General management was applied to all patients including reducing fever by tepid sponging and fanning. Careful attention for complications was also performed. All patients were treated symptomatically as indicated (e.g., intravenous fluid and antipyretics) according to the standard practice in the hospital. Clinical evaluation and parasite counts were performed 12-hourly until negative, then daily and at every scheduled visit. Clinical laboratory was performed on admission (before treatment) and weekly until day 28 post dosing as appropriate.

Data collection

Clinical variables potentially useful for identifying the prognosis of usual recovery or deterioration to severe malaria were recorded on admission before treatment. These were age, gender, Body Mass Index (BMI: normal weight was 18.5-24.9 kg/M2), body temperature before treatment, duration of fever before admission, initial pulse rate, past history of malaria in last 1 year, gametocytemia, schizontemia, hepatomegaly, splenomegaly, anemia (hemoglobin < 14 g/dL in males or < 12 g/dL in females, but not less than 7 g/dL), dehydration, weakness (but able to eat, drink, or walk), chill, headache, dizziness, abdominal pain, diarrhea, nausea, and anorexia. The clinically qualitative variables were scored as follows: absent = 0 and present = 1. The initially clinical blood laboratory data were also recorded as following: initial parasite density (both asexual and sexual forms, as available), hemoglobin, pack cell volume, white blood cell count, platelet count, bilirubin, alkaline phosphatase, aminotransferases, protein, blood urea, creatinine, glucose, cholesterol, sodium and potassium.

§ What you are asked to do:
Answer the following from the malaria study text above.
(a) How often were clinical evaluation and parasite counts performed until they were negative?
(b) What body mass index range counted as normal weight?
(c) How were the clinically qualitative variables scored?

§ Supplied entries:
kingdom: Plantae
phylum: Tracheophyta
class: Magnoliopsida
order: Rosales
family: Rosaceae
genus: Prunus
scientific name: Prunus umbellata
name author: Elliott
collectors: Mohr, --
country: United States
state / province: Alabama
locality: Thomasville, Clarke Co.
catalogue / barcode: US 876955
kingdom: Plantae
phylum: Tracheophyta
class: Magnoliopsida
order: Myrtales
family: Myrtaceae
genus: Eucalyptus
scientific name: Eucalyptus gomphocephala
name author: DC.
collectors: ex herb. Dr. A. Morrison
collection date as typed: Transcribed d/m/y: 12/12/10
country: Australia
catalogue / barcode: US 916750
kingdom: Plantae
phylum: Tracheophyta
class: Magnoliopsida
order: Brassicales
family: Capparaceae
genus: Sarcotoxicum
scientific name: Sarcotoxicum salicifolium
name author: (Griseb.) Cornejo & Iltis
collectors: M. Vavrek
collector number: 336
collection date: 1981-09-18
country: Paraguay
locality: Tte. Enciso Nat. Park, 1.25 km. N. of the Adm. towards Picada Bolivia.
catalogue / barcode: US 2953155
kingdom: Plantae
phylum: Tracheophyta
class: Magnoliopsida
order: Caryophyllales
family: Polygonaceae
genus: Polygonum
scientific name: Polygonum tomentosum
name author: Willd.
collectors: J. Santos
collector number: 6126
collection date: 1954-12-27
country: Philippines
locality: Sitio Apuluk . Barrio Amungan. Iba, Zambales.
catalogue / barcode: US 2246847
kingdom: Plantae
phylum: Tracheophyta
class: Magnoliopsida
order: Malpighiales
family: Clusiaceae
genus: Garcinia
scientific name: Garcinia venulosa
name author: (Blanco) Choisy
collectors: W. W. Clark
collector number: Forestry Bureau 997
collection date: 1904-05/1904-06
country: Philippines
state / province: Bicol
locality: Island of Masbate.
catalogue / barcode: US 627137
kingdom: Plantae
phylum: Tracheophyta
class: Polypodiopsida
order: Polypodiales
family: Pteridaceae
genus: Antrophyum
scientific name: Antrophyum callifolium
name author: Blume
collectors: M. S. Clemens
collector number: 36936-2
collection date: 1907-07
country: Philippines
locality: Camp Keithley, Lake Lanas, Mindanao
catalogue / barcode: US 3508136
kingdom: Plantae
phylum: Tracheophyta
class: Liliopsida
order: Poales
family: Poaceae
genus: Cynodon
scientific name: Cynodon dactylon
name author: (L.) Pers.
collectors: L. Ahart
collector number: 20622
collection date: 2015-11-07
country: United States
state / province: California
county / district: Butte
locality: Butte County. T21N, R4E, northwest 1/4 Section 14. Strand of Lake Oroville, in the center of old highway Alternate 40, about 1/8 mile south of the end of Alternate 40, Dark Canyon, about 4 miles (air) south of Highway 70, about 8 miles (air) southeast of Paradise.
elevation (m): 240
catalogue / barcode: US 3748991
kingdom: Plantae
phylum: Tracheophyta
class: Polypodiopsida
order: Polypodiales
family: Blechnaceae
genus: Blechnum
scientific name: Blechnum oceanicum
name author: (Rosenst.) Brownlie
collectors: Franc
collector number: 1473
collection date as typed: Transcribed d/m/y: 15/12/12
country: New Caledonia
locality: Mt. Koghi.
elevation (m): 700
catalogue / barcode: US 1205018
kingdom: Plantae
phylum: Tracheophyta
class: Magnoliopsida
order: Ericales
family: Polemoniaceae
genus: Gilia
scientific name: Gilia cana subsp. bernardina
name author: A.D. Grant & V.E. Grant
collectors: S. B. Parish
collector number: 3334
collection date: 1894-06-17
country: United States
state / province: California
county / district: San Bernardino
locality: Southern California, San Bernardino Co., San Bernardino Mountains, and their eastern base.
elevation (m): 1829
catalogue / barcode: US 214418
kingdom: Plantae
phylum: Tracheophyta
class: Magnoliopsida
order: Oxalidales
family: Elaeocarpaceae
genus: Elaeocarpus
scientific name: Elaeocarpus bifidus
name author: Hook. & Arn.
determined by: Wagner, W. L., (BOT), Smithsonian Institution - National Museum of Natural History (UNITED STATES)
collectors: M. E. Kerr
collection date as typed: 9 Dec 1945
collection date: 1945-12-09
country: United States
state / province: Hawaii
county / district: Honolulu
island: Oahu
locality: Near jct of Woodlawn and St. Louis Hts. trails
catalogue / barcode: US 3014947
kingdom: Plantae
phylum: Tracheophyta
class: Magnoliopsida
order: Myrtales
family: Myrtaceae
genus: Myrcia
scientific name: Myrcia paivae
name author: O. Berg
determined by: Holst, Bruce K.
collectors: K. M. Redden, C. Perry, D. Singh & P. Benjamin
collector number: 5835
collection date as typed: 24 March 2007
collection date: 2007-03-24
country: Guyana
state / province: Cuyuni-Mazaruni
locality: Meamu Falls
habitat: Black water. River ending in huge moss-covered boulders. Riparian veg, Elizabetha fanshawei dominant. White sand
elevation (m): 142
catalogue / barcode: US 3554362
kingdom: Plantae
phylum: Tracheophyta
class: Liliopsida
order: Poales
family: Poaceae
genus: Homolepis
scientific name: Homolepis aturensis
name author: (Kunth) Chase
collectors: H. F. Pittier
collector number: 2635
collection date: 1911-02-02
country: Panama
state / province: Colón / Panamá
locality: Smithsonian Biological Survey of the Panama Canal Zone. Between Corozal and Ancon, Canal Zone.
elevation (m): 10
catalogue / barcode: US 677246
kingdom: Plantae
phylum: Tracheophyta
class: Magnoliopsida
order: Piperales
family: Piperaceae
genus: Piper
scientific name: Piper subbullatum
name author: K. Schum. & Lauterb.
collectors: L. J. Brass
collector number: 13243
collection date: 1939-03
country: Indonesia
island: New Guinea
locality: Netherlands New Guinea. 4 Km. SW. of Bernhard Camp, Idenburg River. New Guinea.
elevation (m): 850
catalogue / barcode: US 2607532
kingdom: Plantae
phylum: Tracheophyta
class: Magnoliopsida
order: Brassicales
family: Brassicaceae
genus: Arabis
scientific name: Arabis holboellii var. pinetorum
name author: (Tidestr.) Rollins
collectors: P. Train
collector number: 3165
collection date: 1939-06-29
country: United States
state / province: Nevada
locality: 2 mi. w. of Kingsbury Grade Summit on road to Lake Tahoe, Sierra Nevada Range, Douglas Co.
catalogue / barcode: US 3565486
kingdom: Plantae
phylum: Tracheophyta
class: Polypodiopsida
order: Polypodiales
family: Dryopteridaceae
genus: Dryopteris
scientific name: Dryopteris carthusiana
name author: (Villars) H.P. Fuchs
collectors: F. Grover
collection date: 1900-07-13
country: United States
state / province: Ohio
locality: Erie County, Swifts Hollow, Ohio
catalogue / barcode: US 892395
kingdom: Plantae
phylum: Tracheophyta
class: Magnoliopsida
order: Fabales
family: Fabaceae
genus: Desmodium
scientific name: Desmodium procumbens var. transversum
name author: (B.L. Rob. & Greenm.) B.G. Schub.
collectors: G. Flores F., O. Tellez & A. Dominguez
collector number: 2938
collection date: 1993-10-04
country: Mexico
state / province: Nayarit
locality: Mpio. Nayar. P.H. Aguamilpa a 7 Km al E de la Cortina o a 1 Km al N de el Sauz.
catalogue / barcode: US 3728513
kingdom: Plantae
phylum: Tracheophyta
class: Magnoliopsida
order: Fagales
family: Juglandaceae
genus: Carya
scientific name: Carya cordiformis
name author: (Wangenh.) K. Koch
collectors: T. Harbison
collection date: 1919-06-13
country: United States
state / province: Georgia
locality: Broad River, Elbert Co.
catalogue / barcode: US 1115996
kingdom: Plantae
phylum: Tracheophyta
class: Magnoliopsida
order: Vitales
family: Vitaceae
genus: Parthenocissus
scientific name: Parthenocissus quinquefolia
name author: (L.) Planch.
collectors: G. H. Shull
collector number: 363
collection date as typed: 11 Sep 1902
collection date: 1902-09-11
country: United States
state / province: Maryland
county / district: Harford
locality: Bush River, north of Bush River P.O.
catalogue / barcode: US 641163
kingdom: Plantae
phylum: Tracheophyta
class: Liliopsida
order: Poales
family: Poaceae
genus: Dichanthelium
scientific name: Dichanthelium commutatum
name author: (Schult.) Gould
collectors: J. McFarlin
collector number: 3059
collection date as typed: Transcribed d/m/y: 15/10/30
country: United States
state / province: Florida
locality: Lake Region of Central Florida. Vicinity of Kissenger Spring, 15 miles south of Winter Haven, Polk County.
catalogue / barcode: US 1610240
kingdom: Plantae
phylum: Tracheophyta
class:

§ Response to the exercise:
(a) Every 12 hours.
(b) 18.5-24.9 kg/M2.
(c) Absent = 0 and present = 1.